The 1956 and 1958 pogroms were equally bad. It is to the credit of Tarzie Vitacchi, a Sinhalese, that he was able to capture the anguish of being a Tamil in those dark days.

I for one do not see an end to the ethnic problem in Sri Lanka in the near future.

Best regards

OxbridgeAllBlack said...

Dear Angry Tamil ,

when will people like you learn to forgive and forget ? the past is long gone ,why cant we forge a peaceful sri lanka ? ..the only solution for sri lanka is for strong honest individuals to enter the current political structure and weed out the crooked politicians and push for reforms in the constitution. the curent constiution and political system of sri lanka is biased and unfair and needs should be in the bin
.this cause requires a group of young multiethnic SRI LANKANS !!

i am not singhalese but ibelieve in ONE SRI LANKA ..nothing less

Jaffna said...

Dear OxbridgeAllBlack,

I completely agree.

This said, I am worried at the current incentive system in the political process. It seems to reward ethnic polarization and penalize those who argue like you do. We need to get our minds on that issue. I am not sure what the solution is. A moratorium on politics??? (at the sound of being "politically incorrect") .

Best regards

doubtinggaurav said...

Jaffna,

I think one reason India is comparatively stable is that there is no single cohesive majority.

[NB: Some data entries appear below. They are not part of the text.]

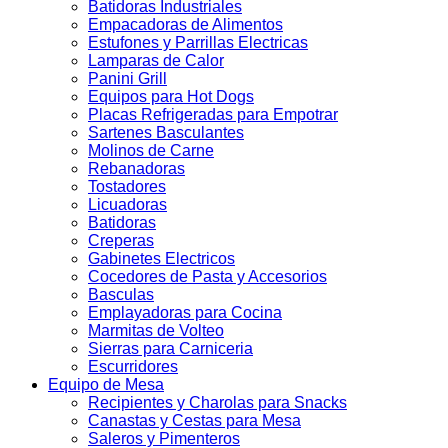
Batidoras Industriales
Empacadoras de Alimentos
Estufones y Parrillas Electricas
Lamparas de Calor
Panini Grill
Equipos para Hot Dogs
Placas Refrigeradas para Empotrar
Sartenes Basculantes
Molinos de Carne
Rebanadoras
Tostadores
Licuadoras
Batidoras
Creperas
Gabinetes Electricos
Cocedores de Pasta y Accesorios
Basculas
Emplayadoras para Cocina
Marmitas de Volteo
Sierras para Carniceria
Escurridores
Equipo de Mesa
Recipientes y Charolas para Snacks
Canastas y Cestas para Mesa
Saleros y Pimenteros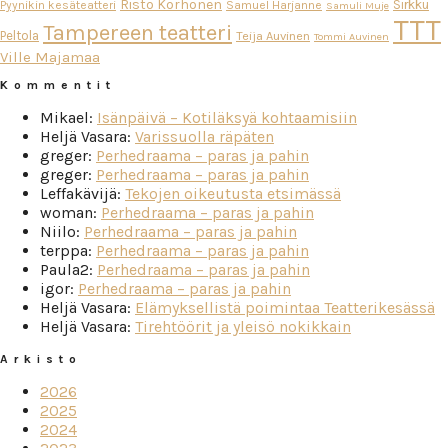
Risto Korhonen
Sirkku
Pyynikin kesäteatteri
Samuel Harjanne
Samuli Muje
TTT
Tampereen teatteri
Peltola
Teija Auvinen
Tommi Auvinen
Ville Majamaa
Kommentit
Mikael
:
Isänpäivä – Kotiläksyä kohtaamisiin
Heljä Vasara
:
Varissuolla räpäten
greger
:
Perhedraama – paras ja pahin
greger
:
Perhedraama – paras ja pahin
Leffakävijä
:
Tekojen oikeutusta etsimässä
woman
:
Perhedraama – paras ja pahin
Niilo
:
Perhedraama – paras ja pahin
terppa
:
Perhedraama – paras ja pahin
Paula2
:
Perhedraama – paras ja pahin
igor
:
Perhedraama – paras ja pahin
Heljä Vasara
:
Elämyksellistä poimintaa Teatterikesässä
Heljä Vasara
:
Tirehtöörit ja yleisö nokikkain
Arkisto
2026
2025
2024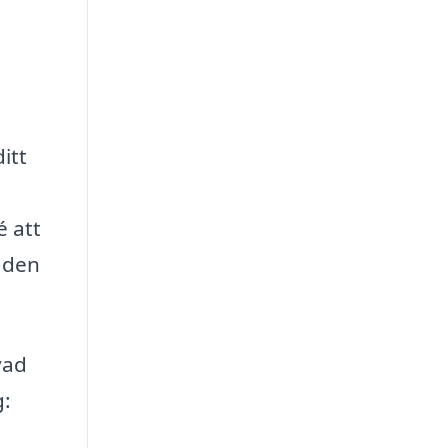
itt
é att
aden
vad
g:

I do not agree on bypassing democratic machinary though.

Regards

Jaffna said...

Gaurav

I would reword what you mentioned. Rather than say "no single cohesive majority", I would mention that the incentive structure of the Indian polity is based on compromise - i.e. between different geographic regions, different castes, different religions, different ethnic groups and different economic constituencies. A mobilization in one issue area (e.g. caste) is canceled out by a mobilization in another issue area (e.g. language or geographic region). So there are multiple compacts between multiple constituencies at different levels - each of which serve to neutralize the potential destructive effect of the other.

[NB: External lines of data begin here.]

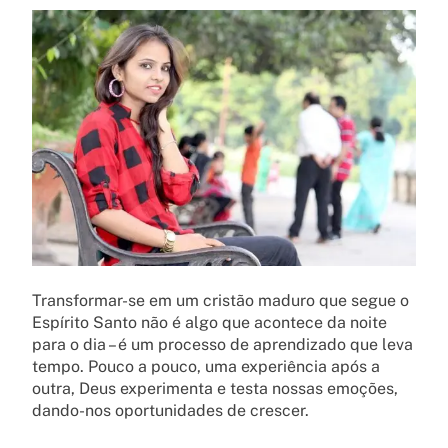
Transformar-se em um cristão maduro que segue o
Espírito Santo não é algo que acontece da noite
para o dia – é um processo de aprendizado que leva
tempo. Pouco a pouco, uma experiência após a
outra, Deus experimenta e testa nossas emoções,
dando-nos oportunidades de crescer.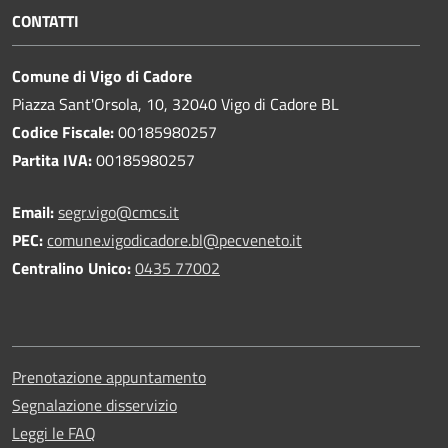
CONTATTI
Comune di Vigo di Cadore
Piazza Sant'Orsola, 10, 32040 Vigo di Cadore BL
Codice Fiscale:
00185980257
Partita IVA:
00185980257
Email:
segr.vigo@cmcs.it
PEC:
comune.vigodicadore.bl@pecveneto.it
Centralino Unico:
0435 77002
Prenotazione appuntamento
Segnalazione disservizio
Leggi le FAQ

Conversely, the incentive structure in Sri Lanka is not based on compromise. It is based on unilateral demands. Hence the escalation.

Thanks for the thought. It in turn got me thinking :-)

Best regards

Anonymous said...

doubting gaurav:

the Sinhala people are hardly a single cohesive majority. they are internally very divided too.

cynical nerd said...

Jaffna: You have been on a roll. Sri Lanka is not well-understodd by Indians in general. This post eminently merits wide publicity. I have been out of town, will cross-post soon.

I have seen some extortion rackets by the LTTE in some European cities.

One can add that after the formation of Air Tigers, GoI and GoSL have intensified their military co-operation, with IAF helping out with anti-aircraft radars.

best,

Anonymous said...

"the Sinhala people are hardly a single cohesive majority. they are internally very divided too".

But when it comes to oppression/annihilation of Tamils, the Sinhalese can be considered as a single cohesive unit. They all like to see the Tamils dissappear from the island so that they can "preserve the true form of Buddhism as Buddha has entrusted them to do."